Похоже, в России уже не оставалось места, где отставной губернатор мог бы чувствовать себя комфортно. И он отправляется ездить по заграницам. В декабре 1842 года наш земляк, поэт Николай Михайлович Языков, писал из Италии: «В Рим же на зиму будет из Флоренции и бывший симбирский губернатор Комаров – известный подлец; он путешествует с молодой женой – и сам молодится, шнуруется, белится и румянится и, в добавок к этому, немилосердно бьет не только своих российских лакеев, но и прислугу в гостиницах».
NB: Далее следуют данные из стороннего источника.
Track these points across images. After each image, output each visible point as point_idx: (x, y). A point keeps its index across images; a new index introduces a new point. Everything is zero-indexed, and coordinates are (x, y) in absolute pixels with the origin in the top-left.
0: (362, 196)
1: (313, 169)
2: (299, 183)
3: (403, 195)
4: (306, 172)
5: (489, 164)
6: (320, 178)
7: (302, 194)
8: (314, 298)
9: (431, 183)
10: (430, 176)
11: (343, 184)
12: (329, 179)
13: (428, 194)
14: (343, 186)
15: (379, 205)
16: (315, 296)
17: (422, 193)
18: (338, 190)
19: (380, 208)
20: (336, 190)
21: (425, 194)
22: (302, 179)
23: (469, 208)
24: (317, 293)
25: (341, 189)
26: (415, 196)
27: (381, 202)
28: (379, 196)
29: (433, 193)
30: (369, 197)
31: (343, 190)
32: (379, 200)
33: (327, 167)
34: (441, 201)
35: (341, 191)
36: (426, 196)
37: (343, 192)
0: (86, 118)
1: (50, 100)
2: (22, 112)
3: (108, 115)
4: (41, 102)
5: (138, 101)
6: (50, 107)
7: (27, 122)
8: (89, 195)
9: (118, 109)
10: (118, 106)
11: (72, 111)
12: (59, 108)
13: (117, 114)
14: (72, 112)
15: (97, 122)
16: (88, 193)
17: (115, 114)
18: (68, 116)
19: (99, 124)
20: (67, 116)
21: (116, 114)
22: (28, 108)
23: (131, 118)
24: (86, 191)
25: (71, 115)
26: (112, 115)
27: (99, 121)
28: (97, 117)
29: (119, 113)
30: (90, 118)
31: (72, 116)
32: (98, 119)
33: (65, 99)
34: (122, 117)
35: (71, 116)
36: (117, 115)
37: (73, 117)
Объездив Европу и вновь оставив о себе самые нелестные отзывы, Николай Комаров вернулся в Санкт-Петербург. И там, в мае 1853 года пустил в себя пулю. Александр Николаевич Блохинцев дал блестящий комментарий: «Это было, кажется, единственно добрым делом, что он мог сделать». Официально считалось, что самоубийство действительный статский советник совершил по «невыясненным обстоятельствам». Что в действительности заставило нажать на курок человека, когда-то сломавшего малодушным предательством чужие жизни и собственную судьбу, мы вряд ли узнаем. Труп самоубийцы без почестей был вывезен на 4-ю версту Царскосельской железной дороги и зарыт на Холерном кладбище.

Завершить рассказ о Николае Комарове хочется характеристикой, данной ему Николаем Платоновичем Огаревым, писавшим, что о нем в Симбирске «…вспоминают как об одном из самых скверных губернаторов».

Хочется верить, что эта «информация к размышлению» пригодится и современным чиновникам различных уровней.